**THE TASK**.
Please reproduce the part of the Messa di Orfeo article starting at "Live album by" and ending at "Festival in 1998.", without changing a word.

Live album by Popol Vuh
- Released: 1999
- Recorded: 1998
- Label: Spalax Music
- Producer: Popol Vuh and Time Zones

Popol Vuh chronology
| Shepherd's Symphony – Hirtensymphonie (1997) | Messa de Orfeo (1999) |  |

= Messa di Orfeo =

Messa di Orfeo is the twentieth and last album by Popol Vuh. It was originally released in 1999 on Spalax and features music played during an audio-video-light installation as performed in the Labyrinth of Molfetta, Bari, during the Time Zones Festival in 1998.

== Track listing ==
All tracks composed by Florian Fricke.

1. "Deep in the Ocean of Love" – 2:50
2. "Strofa 1" – 3:37
3. "Nascita dell' ape" – 7:18
4. "Strofa 2" – 3:45
5. "Dall' origine al divenire" – 2:15
6. "Strofa 3" – 4:05
7. "Strofa 4" – 3:49
8. "Primo movimento" – 13:41
9. "Strofa 5" – 3:48

== Personnel ==
- Florian Fricke – keyboards
- Frank Fiedler – video
- Guillermina De Gennaro – recitation
- Maya Rose – vocals
- Johannes Fricke – artist assistance

== Credits ==
Live recording by Popol Vuh

Studio recording at Tom Tom-Studio, Bari, Italy

Produced by Popol Vuh and Time Zones

== Liner notes ==
The liner notes of the album are in Italian.

**DATA RECORDS**.
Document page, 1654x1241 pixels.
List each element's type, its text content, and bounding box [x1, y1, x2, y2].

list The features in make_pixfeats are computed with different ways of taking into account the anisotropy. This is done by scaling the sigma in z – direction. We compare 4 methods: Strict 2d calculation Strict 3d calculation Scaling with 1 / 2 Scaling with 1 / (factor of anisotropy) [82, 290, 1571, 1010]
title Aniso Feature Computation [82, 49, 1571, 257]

---

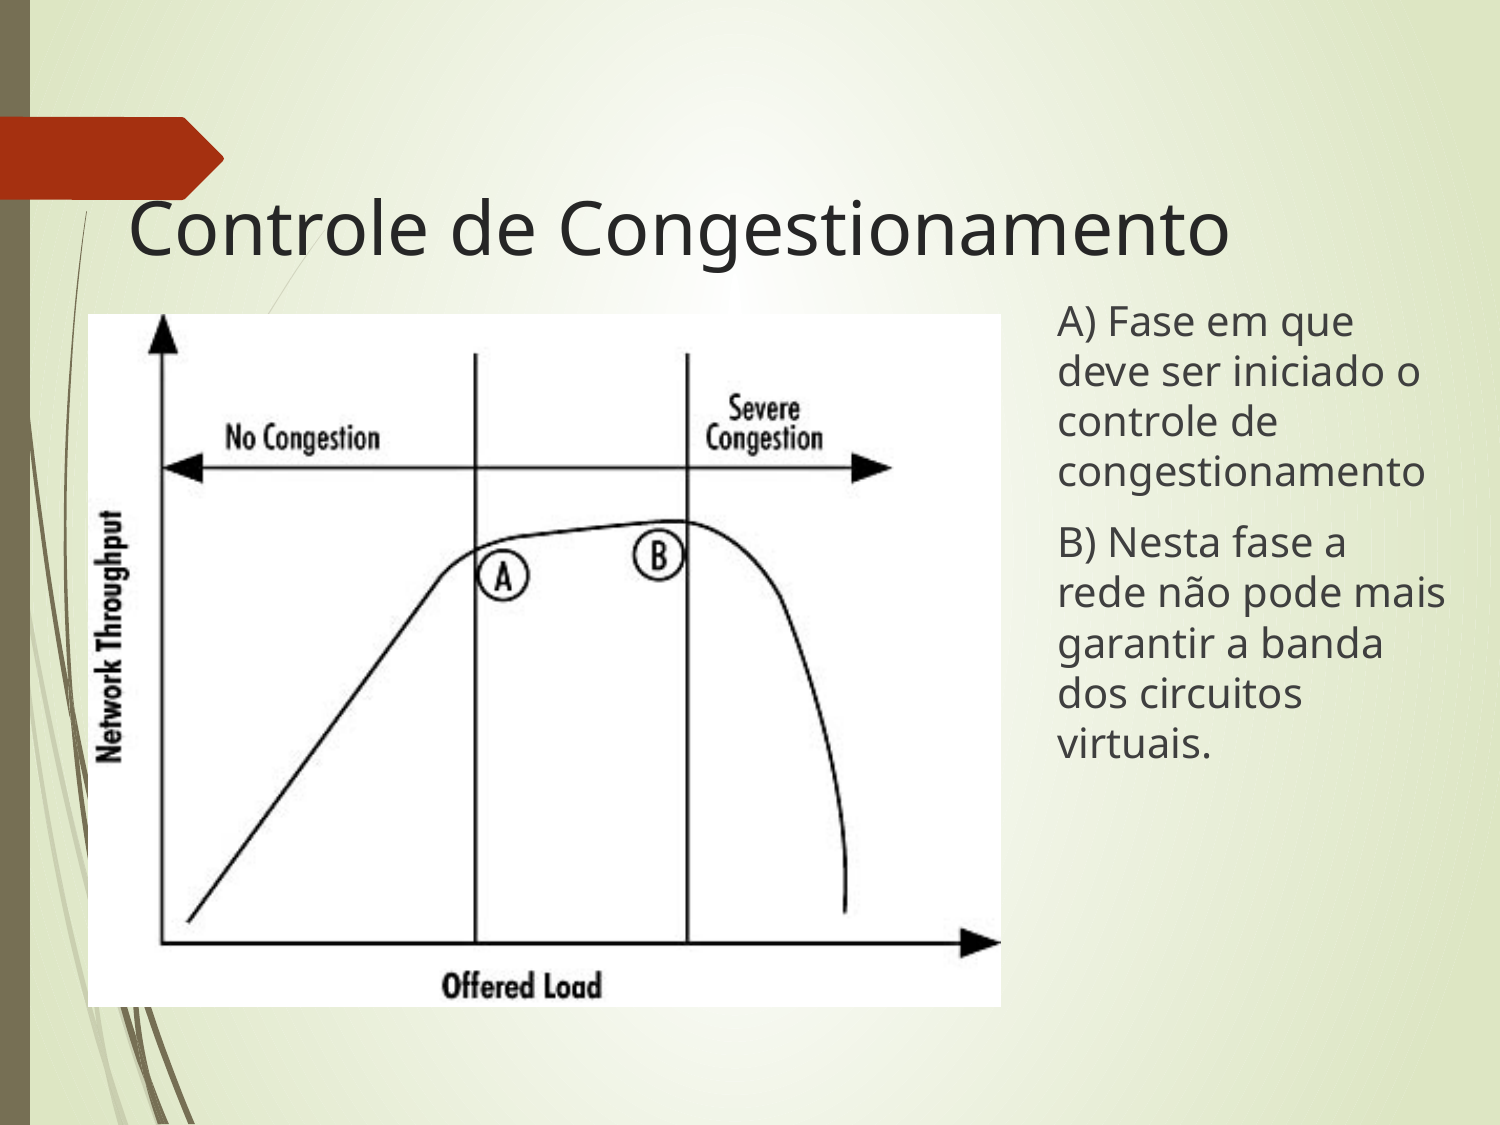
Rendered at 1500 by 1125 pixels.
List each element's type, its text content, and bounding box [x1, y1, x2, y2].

--

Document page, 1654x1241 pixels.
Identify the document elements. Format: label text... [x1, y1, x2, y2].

**SOLVED EXERCISE**.
Live album by Popol Vuh
- Released: 1999
- Recorded: 1998
- Label: Spalax Music
- Producer: Popol Vuh and Time Zones

Popol Vuh chronology
| Shepherd's Symphony – Hirtensymphonie (1997) | Messa de Orfeo (1999) |  |

= Messa di Orfeo =

Messa di Orfeo is the twentieth and last album by Popol Vuh. It was originally released in 1999 on Spalax and features music played during an audio-video-light installation as performed in the Labyrinth of Molfetta, Bari, during the Time Zones Festival in 1998.